Un viaggio dentro i paradossi della vita
The Letter Room in 30 minuti esatti ci mostra le contraddizioni dell’animo umano, tra pietas e egoismo, tra mancanza di empatia e sentimentalismo, connettendosi in questo ad altri film su tale tema. Tuttavia rifiuta la drammaticità tout court vista per esempio nel nuovo Papillon di Noer, ma connettendosi maggiormente a una dimensione di universale comprensione sulla difficoltà nel sapere cosa fare in certi momenti della nostra vita.

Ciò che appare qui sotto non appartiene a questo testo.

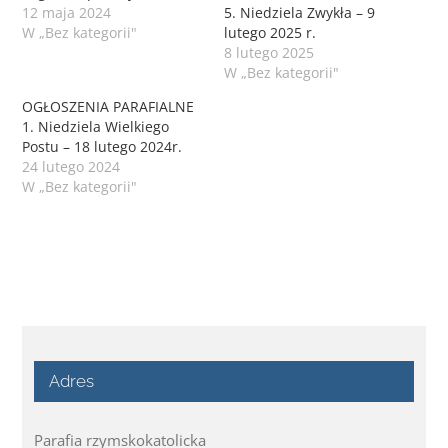
12 maja 2024
5. Niedziela Zwykła – 9
W „Bez kategorii"
lutego 2025 r.
8 lutego 2025
W „Bez kategorii"
OGŁOSZENIA PARAFIALNE
1. Niedziela Wielkiego
Postu – 18 lutego 2024r.
24 lutego 2024
W „Bez kategorii"
Adres
Parafia rzymskokatolicka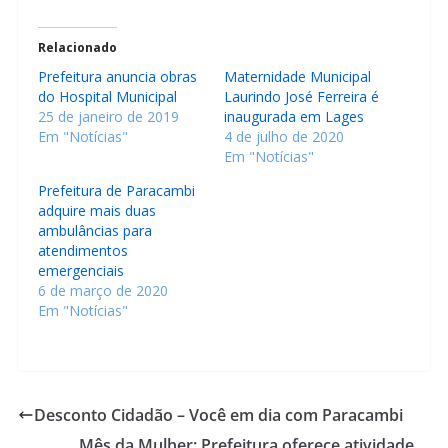
Relacionado
Prefeitura anuncia obras
Maternidade Municipal
do Hospital Municipal
Laurindo José Ferreira é
25 de janeiro de 2019
inaugurada em Lages
Em "Notícias"
4 de julho de 2020
Em "Notícias"
Prefeitura de Paracambi
adquire mais duas
ambulâncias para
atendimentos
emergenciais
6 de março de 2020
Em "Notícias"
Desconto Cidadão – Você em dia com Paracambi
Mês da Mulher: Prefeitura oferece atividade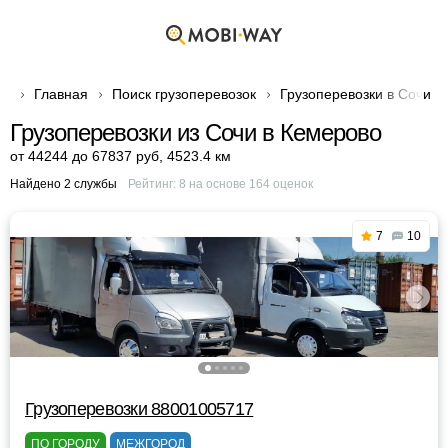
Главная
Поиск грузоперевозок
Грузоперевозки в Сочи
Грузоперевозки из Сочи в Кемерово
от 44244 до 67837 руб
,
4523.4 км
Найдено 2 службы
Рейтинг:
8
на основе
164
оценок
7
10
Грузоперевозки 88001005717
ПО ГОРОДУ
МЕЖГОРОД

Anche esteticamente il corto è splendido, e permane alla fine la sensazione che con i giusti accorgimenti e la giusta volontà, se ne potrebbe fare un lungometraggio di grande impatto e originalità, distante dai cliché del genere e soprattutto disconnesso dalla visione manichea con cui una certa cinematografia contemporanea parla del difficile mondo grigio che separa legge da giustizia, ciò che è giusto fare da ciò che si è autorizzati a fare. 30 minuti per un corto che di corto ha solo il nome, che paiono non finire mai e nel senso positivo, coerenti con quell’autorialità americana dei nostri giorni che dovrebbe essere maggiormente centrale nella proposta cinematografica popolare.
Invece domina l’isolamento, dettato da una sorta di senso di colpa, lo stesso di Richard, che fa quello che fa per se stesso ma impara che le buone azioni disinteressate rendono il mondo un posto migliore anche solo per un istante.